Two decades ago, China’s factory-driven economy awed the world as it expanded at more than 10% per year. But the country has missed double-digit growth over the past decade. The GDP shrank from April to June this year compared with the previous three months, though it topped the same quarter of 2021, but just barely.

Economists tell a consistent story about how the drop happened: Lockdowns to stop COVID-19 infections hurt factory work and export shipments. They say those setbacks added to financial hardships among China’s top property firms and the shocks of a 2021 crackdown on major Chinese tech icons. 

China’s $18 trillion economy, the world’s second largest after the United States, shrunk 2.6% from April to June compared to the first three months of the year. 

“China’s economy has seen signs of disruption since February due to the impact of COVID-19 outbreaks in a number of Chinese cities,” said Rajiv Biswas, executive director and Asia-Pacific chief economist at S&P Global Market Intelligence. He called industrial production, retail sales and port operations particular trouble spots. 

“The resulting disruption to retail sales and industrial production has been quite severe during April and May. And in Shanghai, port operations and logistics were also quite heavily disrupted during April,” Biswas said. 

Shanghai is China’s chief port city. The central government ordered lockdowns there in April. 

China’s economy grew close to 10% per year from 2003 to 2010, World Bank data show. Annual growth gradually slowed through 2019 before dipping to 2.2% in the first pandemic year, 2020, and rebounding to 8.1% last year.

Pressure on jobs, spending 

The lockdown-weary country recorded more than 6% unemployment in April, compared with nearly 5% (4.8%) at the end of 2021. Younger workers  and smaller firms have been hit especially hard, analysts say.  

Individuals contacted by VOA in Beijing, Shanghai and the inland city of Changsha this week said they knew about the employment crunch but felt their own jobs were stable.

“At least I don’t know of any friends around me who are jobless, and I’ve not heard that many complaints,” said a fashion importer who spoke on condition of anonymity.

Chinese consumers are now spending less than normal because they cannot go outside during mandatory closures, or they fear cuts in income from eventual job losses, said Alicia Garcia-Herrero, chief Asia-Pacific economist at French investment bank Natixis, who is based in Hong Kong. 

Retail sales grew at a low of 3% in June, even as lockdowns eased, Garcia said, pointing to “very negative sentiment as well as very slow growth in disposable income.”

“It is very clear that the household sentiment remains very negative, perhaps because of the uncertainty of future lockdowns as mass testing remains pervasive,” she said. 

Setbacks in property, tech, global confidence 

Last year, the economy was already faltering due to problems in real estate and tech. 

A number of big name Chinese property developers began to default on billions of dollars’ worth of loans last year, according to consultant firm Dezan Shira & Associates, who said homeowners who bought units through a “pre-pay model” are now refusing to pay mortgages on unfinished homes.

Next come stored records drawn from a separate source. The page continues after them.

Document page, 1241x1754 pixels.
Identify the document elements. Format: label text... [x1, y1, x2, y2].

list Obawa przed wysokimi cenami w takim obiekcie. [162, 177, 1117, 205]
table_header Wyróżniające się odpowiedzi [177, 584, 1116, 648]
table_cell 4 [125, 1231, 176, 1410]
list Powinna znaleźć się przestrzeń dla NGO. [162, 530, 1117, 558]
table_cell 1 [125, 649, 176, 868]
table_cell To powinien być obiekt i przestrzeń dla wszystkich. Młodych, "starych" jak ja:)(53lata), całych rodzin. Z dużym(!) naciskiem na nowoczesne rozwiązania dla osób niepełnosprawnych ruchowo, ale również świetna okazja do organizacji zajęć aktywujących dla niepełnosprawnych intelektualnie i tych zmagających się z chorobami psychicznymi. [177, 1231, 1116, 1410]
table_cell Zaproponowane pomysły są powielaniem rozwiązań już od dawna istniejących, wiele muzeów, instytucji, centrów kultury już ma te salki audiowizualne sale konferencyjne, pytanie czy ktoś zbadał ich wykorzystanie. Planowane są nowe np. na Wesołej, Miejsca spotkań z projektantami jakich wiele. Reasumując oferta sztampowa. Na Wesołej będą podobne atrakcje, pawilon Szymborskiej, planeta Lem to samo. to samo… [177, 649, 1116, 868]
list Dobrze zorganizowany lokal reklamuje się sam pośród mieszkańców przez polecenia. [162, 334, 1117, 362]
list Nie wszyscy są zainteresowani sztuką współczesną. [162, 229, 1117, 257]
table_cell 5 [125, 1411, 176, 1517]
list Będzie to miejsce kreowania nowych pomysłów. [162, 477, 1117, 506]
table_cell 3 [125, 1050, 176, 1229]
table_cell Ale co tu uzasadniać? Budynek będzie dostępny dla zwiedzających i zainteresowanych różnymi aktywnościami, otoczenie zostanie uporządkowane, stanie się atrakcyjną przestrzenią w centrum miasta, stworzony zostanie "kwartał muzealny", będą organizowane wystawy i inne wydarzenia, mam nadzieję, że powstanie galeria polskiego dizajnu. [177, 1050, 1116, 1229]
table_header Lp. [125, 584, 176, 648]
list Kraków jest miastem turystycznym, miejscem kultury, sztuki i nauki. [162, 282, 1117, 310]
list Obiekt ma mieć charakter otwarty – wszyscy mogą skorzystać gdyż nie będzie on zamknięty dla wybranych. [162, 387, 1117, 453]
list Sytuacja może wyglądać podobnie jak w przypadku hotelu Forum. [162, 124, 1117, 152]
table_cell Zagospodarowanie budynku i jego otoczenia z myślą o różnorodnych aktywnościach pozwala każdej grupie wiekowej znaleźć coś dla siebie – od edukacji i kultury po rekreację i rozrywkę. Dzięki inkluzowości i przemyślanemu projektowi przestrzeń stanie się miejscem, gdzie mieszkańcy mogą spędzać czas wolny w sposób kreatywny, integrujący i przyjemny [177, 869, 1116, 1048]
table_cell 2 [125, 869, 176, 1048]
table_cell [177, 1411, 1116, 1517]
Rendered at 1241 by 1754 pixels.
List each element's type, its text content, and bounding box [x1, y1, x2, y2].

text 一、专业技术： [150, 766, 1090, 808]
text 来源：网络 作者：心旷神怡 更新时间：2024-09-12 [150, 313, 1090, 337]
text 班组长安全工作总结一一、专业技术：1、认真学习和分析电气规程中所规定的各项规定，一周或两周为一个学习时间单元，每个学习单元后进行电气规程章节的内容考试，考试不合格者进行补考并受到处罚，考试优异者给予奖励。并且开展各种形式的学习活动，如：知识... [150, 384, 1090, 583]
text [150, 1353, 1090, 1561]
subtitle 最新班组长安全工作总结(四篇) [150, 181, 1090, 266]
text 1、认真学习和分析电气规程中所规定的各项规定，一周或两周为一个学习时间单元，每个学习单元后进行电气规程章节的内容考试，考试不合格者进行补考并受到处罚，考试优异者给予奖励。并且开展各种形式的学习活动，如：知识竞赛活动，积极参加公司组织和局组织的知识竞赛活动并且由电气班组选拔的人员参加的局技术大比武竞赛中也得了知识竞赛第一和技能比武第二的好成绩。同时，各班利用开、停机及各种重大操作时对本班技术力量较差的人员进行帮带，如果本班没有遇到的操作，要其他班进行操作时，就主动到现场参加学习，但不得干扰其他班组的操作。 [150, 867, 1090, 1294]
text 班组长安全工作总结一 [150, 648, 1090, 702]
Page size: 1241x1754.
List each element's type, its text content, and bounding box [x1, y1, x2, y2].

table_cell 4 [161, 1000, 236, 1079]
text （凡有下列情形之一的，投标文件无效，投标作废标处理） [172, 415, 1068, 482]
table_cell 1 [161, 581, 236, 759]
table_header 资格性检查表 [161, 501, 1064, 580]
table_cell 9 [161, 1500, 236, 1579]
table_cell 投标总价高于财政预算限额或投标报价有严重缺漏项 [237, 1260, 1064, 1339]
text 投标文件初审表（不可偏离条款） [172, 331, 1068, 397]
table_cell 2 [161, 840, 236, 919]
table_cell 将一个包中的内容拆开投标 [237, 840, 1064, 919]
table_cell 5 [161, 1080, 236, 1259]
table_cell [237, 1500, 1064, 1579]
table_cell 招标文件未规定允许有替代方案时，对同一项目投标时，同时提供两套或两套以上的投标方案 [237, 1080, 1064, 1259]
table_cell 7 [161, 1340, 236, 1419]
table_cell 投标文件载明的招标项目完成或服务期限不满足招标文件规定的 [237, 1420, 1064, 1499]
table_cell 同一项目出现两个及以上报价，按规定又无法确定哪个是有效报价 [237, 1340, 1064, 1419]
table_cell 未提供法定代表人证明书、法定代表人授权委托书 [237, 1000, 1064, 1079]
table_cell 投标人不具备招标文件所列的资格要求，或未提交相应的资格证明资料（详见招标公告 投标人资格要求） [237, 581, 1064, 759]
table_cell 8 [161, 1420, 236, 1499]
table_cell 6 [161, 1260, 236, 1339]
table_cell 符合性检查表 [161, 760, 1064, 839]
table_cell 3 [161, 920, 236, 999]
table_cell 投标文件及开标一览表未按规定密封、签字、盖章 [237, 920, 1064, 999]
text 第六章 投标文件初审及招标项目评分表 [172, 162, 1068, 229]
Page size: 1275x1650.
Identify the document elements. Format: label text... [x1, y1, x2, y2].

In tech, Chinese regulators began in cracking down on the country’s most powerful firms in late 2020, including e-commerce giant Alibaba Group and social media juggernaut Tencent. Regulators have cited concerns about monopolistic activity and data security.  

China’s economic malaise is worrying world markets because the “slope” of recovery is less steep than it was when COVID-19 hit in 2020, said Zerlina Zeng, a senior analyst at the CreditSights research firm in Singapore. Missed mortgage payments threaten the value assets, including property, she added.

Disruptions to export shipping and manufacturing in China have hobbled supply chains in much of the world, in turn adding to inflation and fears of recession.

Is the worst over? 

Officials in Beijing are nudging the economy forward again by spending on infrastructure. The GDP is already showing signs of recovery, Zeng said. Demand for cement and cars, including electric ones, is already up, she said. Officials are also relaxing last year’s tough stance on the tech industry, Zeng added.  

“Overall, we are seeing a better macro picture” this quarter, she said. “We think that for sure, [the economy] is going to recover but that the slope of the recovery is not going to be as good as what the market had expected back in the first quarter of this year.” 

Any future lockdowns will probably target neighborhoods rather than all of Shenzhen or Shanghai as the government did earlier this year, Zeng said. But she cautioned that China’s goal of 5.5% economic growth this year is “very ambitious.”

The government-run China Daily posted an investment bank editorial last week calling for 5.3% economic growth year on year from July through September, and 5.9% in the final months of 2022.